Entire congregations can be held hostage by one or two belligerent individuals who refuse to consider, even for a moment, that they might be mistaken. Entire lives can be ruined by the fallacious belief that a person is always correct, and therefore anything he or she believes must be correct.

How can a congregation, or a person, declare their independence? With the simple phrase, “I was wrong, and I admit it.”

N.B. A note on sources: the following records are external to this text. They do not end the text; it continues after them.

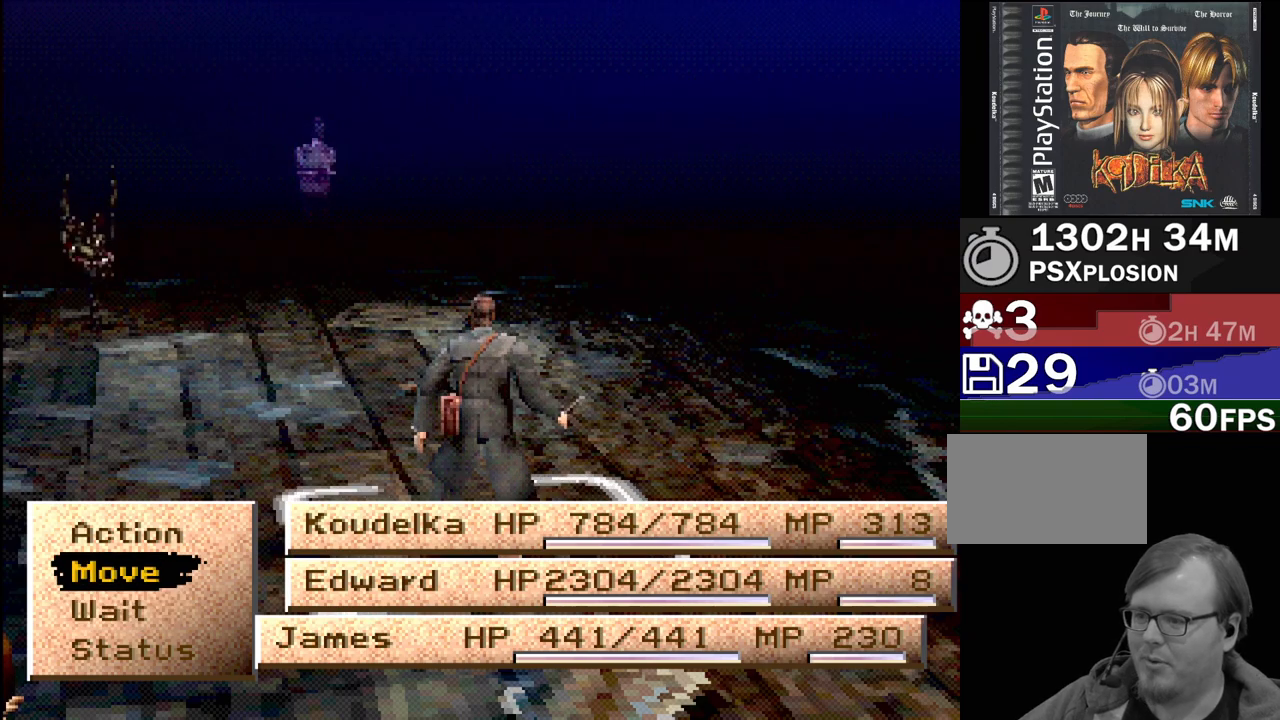
{"buttons": [], "events": []}
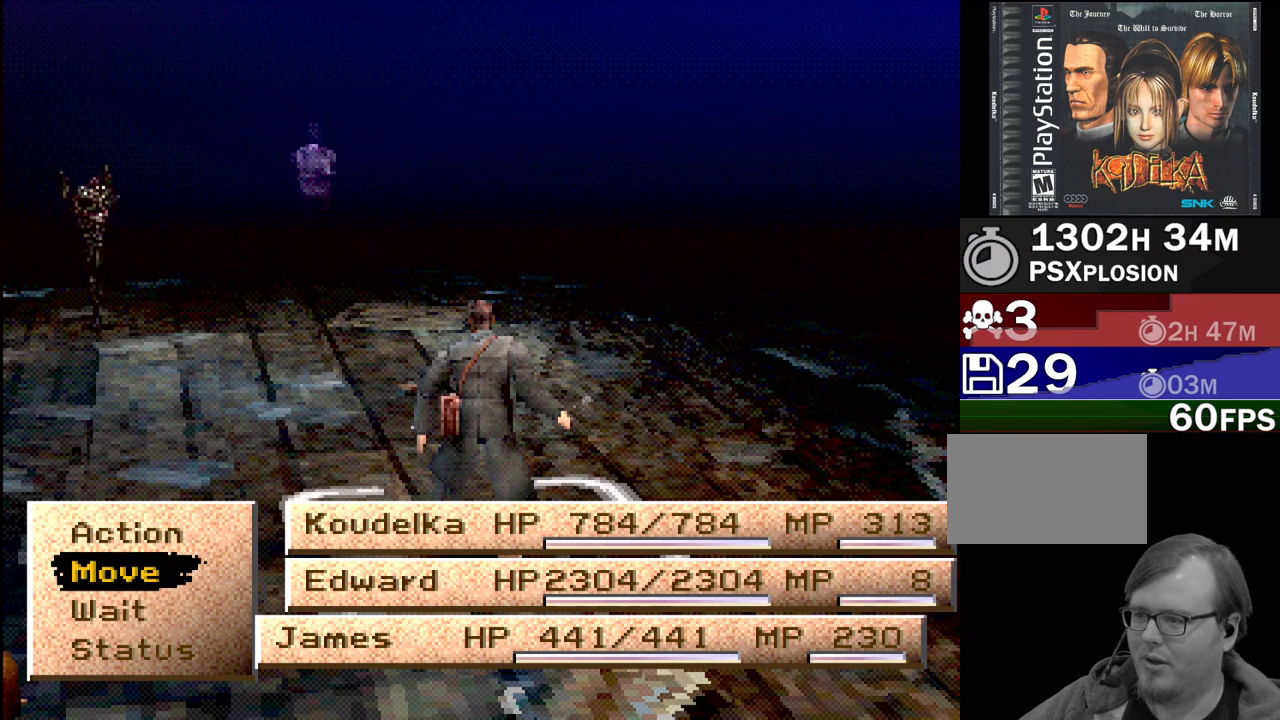
{"buttons": [], "events": []}
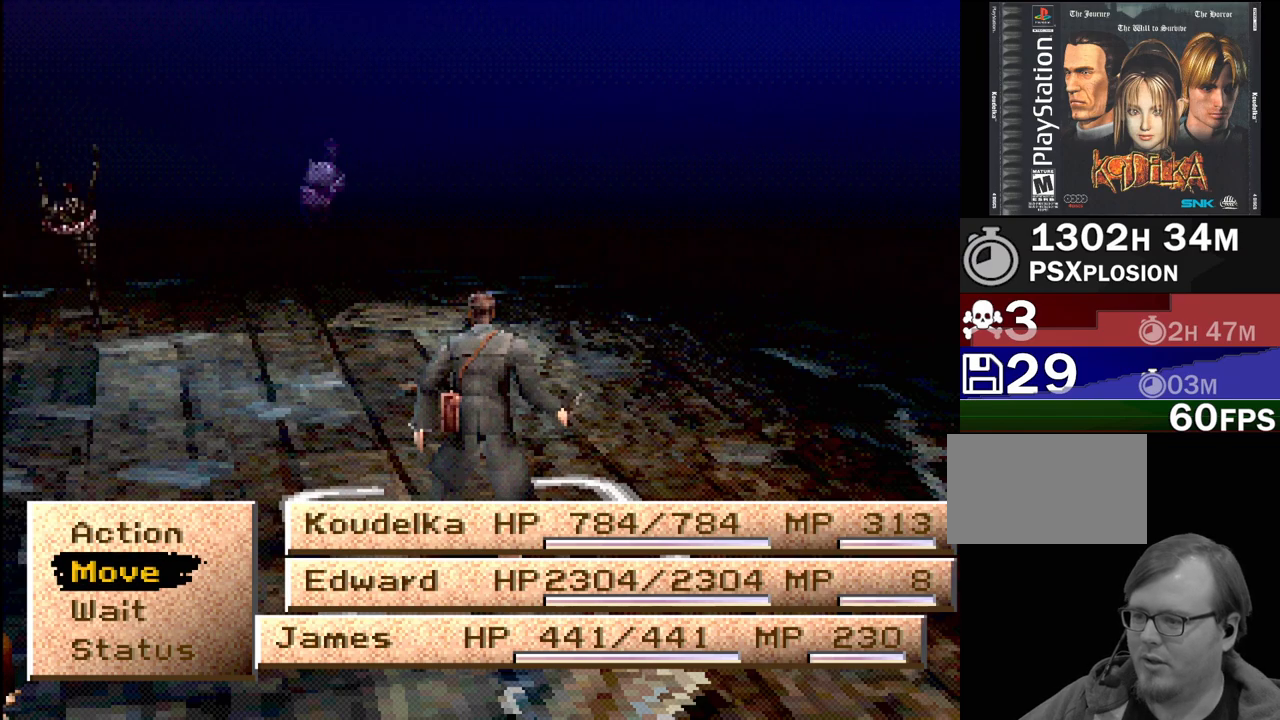
{"buttons": [], "events": []}
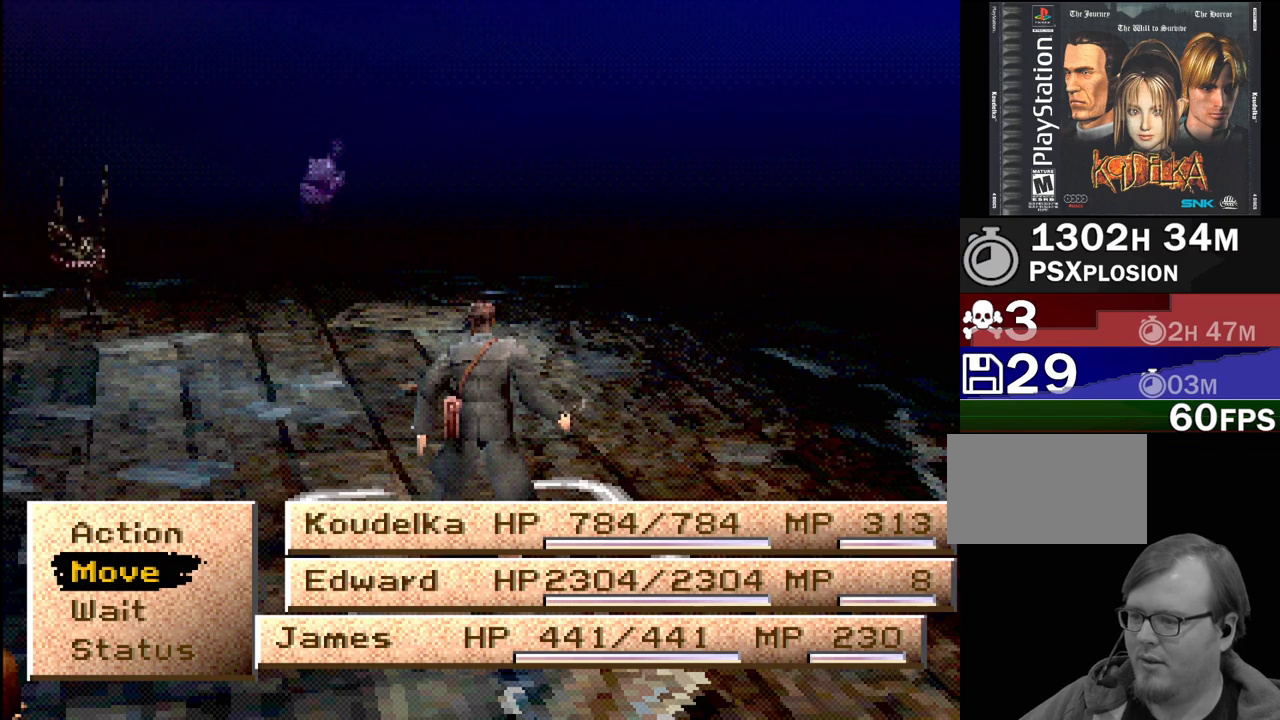
{"buttons": [], "events": [[183, "DPAD_UP", "down"], [283, "DPAD_UP", "up"], [383, "CROSS", "down"], [483, "CROSS", "up"]]}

Confession – what a thought! Just try it. Repeat the following until you come to honestly believe the truth behind them –

  • “It is okay if I am wrong.” With very few exceptions (loaded guns, drinking poison, and thinking a rattlesnake is a stick) errors of belief are rarely fatal.
  • “I am not perfect, and I do not have to be.” Only one life has been perfect, and you are NOT him.
  • “A person can be absolutely convinced, and still be wrong – and still be loved and appreciated.” The eleven apostles come to mind.
  • “I cannot be, and do not have to be, 100% correct on 100% of the questions 100% of the time. I can be wrong and still be forgiven.” Ditto.

There – that was easy, wasn’t it? Feel the weight of perfection fall off of your shoulders? Do you feel the rejuvenation to actually have the freedom to re-think, and to re-study, questions that honest people have disagreed about for centuries?

The need, and especially the demand, to be immaculately perfect about every question of the Bible and the Christian life is a cancer that kills the spirit without remorse.

Declare your independence from this wretched disease. Admit your imperfection. Concede your frailty. Proclaim that you no longer need to be perfect.

Ascend through the humility of accepting your humanity.

Church, Are We Asking The Right Questions?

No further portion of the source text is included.